Details
- Date: July 24, 1996
- Country: Sri Lanka
- Cause: bombing

Statistics
- Deaths: 64
- Injured: 400

= 1996 Dehiwala train bombing =

Terrorist attack on train during rush hour

The Dehiwala train bombing was a terrorist attack carried out by the Liberation Tigers of Tamil Eelam (LTTE) during the rush hour of July 24, 1996.

== Incident ==
The Dehiwala train bombing resulted in 64 civilian deaths and wounding 400 others. The attack was carried out by LTTE operatives placing suitcase bombs in four carriages on a commuter train. The simultaneous explosion of these bombs resulted in a large number of casualties.
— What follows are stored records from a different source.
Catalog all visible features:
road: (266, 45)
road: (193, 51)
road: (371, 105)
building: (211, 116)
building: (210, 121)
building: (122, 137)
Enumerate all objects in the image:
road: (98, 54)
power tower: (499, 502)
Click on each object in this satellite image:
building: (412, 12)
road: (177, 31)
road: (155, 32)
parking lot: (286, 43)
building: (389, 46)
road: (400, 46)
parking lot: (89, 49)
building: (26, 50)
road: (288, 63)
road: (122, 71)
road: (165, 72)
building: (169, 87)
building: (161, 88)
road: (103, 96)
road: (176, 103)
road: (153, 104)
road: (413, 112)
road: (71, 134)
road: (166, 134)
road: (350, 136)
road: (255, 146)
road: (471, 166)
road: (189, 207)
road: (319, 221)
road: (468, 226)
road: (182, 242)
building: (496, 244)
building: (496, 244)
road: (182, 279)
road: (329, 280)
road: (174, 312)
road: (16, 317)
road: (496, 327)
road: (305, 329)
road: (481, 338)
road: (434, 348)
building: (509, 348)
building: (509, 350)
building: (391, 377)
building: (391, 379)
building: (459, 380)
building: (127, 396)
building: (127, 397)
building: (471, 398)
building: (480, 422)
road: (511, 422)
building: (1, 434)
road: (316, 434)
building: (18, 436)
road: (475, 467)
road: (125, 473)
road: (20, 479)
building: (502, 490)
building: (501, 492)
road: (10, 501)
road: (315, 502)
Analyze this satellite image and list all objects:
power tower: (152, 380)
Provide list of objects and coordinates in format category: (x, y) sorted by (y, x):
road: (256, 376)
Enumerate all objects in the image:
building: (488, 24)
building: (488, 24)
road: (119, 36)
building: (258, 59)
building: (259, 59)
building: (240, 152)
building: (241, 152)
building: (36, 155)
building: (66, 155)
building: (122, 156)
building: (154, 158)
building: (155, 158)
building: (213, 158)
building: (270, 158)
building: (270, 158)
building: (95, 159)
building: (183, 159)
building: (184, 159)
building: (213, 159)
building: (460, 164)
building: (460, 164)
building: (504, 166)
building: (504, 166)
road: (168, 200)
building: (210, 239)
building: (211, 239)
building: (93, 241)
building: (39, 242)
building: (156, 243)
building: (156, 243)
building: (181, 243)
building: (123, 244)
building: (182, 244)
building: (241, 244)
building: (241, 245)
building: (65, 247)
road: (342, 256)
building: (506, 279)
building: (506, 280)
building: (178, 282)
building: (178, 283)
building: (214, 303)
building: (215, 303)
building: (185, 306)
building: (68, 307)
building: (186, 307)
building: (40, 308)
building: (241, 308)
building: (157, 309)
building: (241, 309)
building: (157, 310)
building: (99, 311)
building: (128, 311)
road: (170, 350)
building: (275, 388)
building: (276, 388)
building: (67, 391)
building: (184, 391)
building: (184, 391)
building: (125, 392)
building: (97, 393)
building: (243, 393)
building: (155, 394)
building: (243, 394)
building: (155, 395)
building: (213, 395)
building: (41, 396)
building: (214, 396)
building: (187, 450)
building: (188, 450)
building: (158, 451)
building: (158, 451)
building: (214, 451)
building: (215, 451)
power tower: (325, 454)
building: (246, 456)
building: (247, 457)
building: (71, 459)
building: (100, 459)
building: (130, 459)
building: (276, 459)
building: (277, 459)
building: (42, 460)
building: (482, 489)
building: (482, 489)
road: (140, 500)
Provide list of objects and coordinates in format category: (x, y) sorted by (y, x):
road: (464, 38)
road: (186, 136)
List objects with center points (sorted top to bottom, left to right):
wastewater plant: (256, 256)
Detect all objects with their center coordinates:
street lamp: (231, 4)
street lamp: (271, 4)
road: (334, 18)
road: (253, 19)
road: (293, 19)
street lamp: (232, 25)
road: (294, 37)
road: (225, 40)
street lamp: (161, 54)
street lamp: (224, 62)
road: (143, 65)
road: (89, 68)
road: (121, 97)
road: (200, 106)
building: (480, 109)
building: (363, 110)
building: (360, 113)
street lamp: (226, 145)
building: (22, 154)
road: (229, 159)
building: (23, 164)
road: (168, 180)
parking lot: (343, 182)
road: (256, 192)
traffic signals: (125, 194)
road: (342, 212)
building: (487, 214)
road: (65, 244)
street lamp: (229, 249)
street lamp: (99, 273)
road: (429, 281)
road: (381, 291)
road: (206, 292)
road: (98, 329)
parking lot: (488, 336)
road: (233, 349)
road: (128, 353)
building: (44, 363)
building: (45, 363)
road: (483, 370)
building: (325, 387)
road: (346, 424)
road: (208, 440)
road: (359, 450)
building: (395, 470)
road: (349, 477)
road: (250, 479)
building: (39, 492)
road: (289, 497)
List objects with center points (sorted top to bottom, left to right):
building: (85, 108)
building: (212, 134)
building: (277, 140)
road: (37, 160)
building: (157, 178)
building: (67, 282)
According to the Sri Lanka Army, the technique of simultaneously exploding multiple bombs in several carriages had been used before by the LTTE in January 1985, when the Yal Devi Colombo–Jaffna train was bombed.

==Reaction==

In a July 25, 1996, statement the U.S. State Department and EU condemned the bombing of the Dehiwela railway station in Colombo and called on the LTTE to renounce the use of terrorism, also in July, the Indian government extended its ban on LTTE as an unlawful association under section 3 of the Unlawful Activities (Prevention) Act, 1967.